D'entrée de jeu, François Ayroles annonce la couleur, avec une première planche où les noms des deux enseignes peintes sur deux camions, apparaissent d'abord dans des détails successifs des lettres qui les composent, puis, tronqués à la troisième case, "ABC", et "DEF", deviennent à la quatrième "ABO" et "DEA". Deux détails des mots "Laboratoire" et "Bandeaux ", sur deux véhicules qui vont manquer se percuter la page suivante... à un carrefour en forme de "Y". Trompe l'oeil, et cases à déchiffrer : voilà qui va durer les 71 pages de cet album, qui s'ouvre sur un "A" et se conclue, comme il se doit, sur un "Z".  
Entre temps, c'est plus à une invitation à un voyage ludique au pays des mots, de la littérature et des figures de styles, qu'à une enquête policière que nous convie l'auteur : ses personnages ont les traits d'écrivains, évidemment pas choisis au hasard. Ainsi, Pérec est là, sous le nom de "Georgs", et pour lui, la disparition n'est ici, pas seulement celle du "E" , mais celle de la parole, puisqu'il est muet et ne s'exprime que sur les murs de la ville. L'inspecteur a les traits de Simenon, et on reconnaît aussi Séraphin Lampion, qui est ici "le doc", et qui cherche à vendre, non pas des assurances, comme son original hergéen, mais des guides en tous genres, qu'il trimballe avec lui dans une espèce de bibliothèque portative à bretelles... 
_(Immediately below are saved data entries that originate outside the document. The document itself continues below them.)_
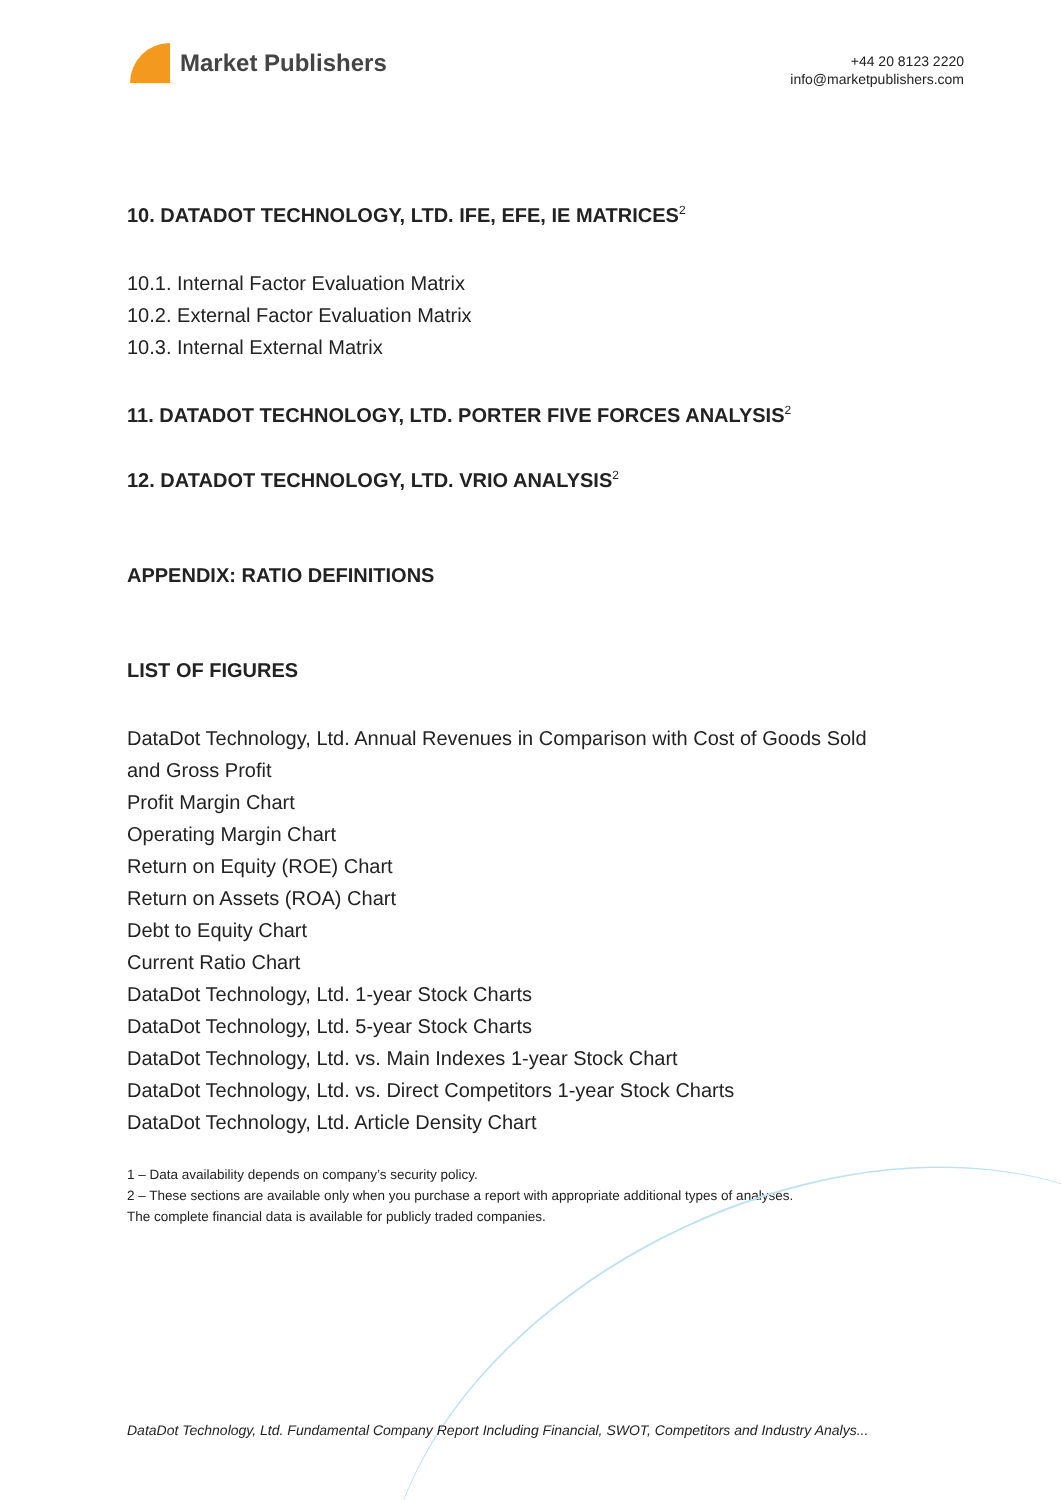Market Publishers
+44 20 8123 2220
info@marketpublishers.com
10. DATADOT TECHNOLOGY, LTD. IFE, EFE, IE MATRICES<sup>2</sup>
10.1. Internal Factor Evaluation Matrix
10.2. External Factor Evaluation Matrix
10.3. Internal External Matrix
11. DATADOT TECHNOLOGY, LTD. PORTER FIVE FORCES ANALYSIS<sup>2</sup>
12. DATADOT TECHNOLOGY, LTD. VRIO ANALYSIS<sup>2</sup>
APPENDIX: RATIO DEFINITIONS
LIST OF FIGURES
DataDot Technology, Ltd. Annual Revenues in Comparison with Cost of Goods Sold
and Gross Profit
Profit Margin Chart
Operating Margin Chart
Return on Equity (ROE) Chart
Return on Assets (ROA) Chart
Debt to Equity Chart
Current Ratio Chart
DataDot Technology, Ltd. 1-year Stock Charts
DataDot Technology, Ltd. 5-year Stock Charts
DataDot Technology, Ltd. vs. Main Indexes 1-year Stock Chart
DataDot Technology, Ltd. vs. Direct Competitors 1-year Stock Charts
DataDot Technology, Ltd. Article Density Chart
1 – Data availability depends on company’s security policy.
2 – These sections are available only when you purchase a report with appropriate additional types of analyses.
The complete financial data is available for publicly traded companies.
DataDot Technology, Ltd. Fundamental Company Report Including Financial, SWOT, Competitors and Industry Analys...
On croise bien d'autres individus remarquables dans cette affaire, et c'est un vrai régal de voir l'inspecteur Sandé, s'embourber dans une enquête où il n'y comprend pas grand chose, car il est tombé dans un milieu de lettrés, dont le vocabulaire lui échappe parfois. Sa visite à l'imprimerie du village en est le meilleur exemple, et le lecteur assiste à  un magnifique dialogue de sourds, un de ces nombreux passages jubilatoires de l'album. L'enquête progresse suit donc ces rails, et finira par aboutir, car il y a bien un meurtrier dans cette affaire, mais vous l'aurez compris : c'est bien dans ce fourmillement d'allusions, ces clins d'oeil, cette construction ludique, à la fois dans la narration comme dans la mise en page, que réside la très grande richesse de ce polar complètement hors-norme. Tellement riche qu'on n'a qu'une seule envie : s'y replonger pour y traquer les indices disséminés avec malice par François Ayroles. Si vous ne restez pas hermétique à l'entreprise,  "Une affaire de caractères" est un vrai régal. Et pour moi, une des bandes dessinées de l'année.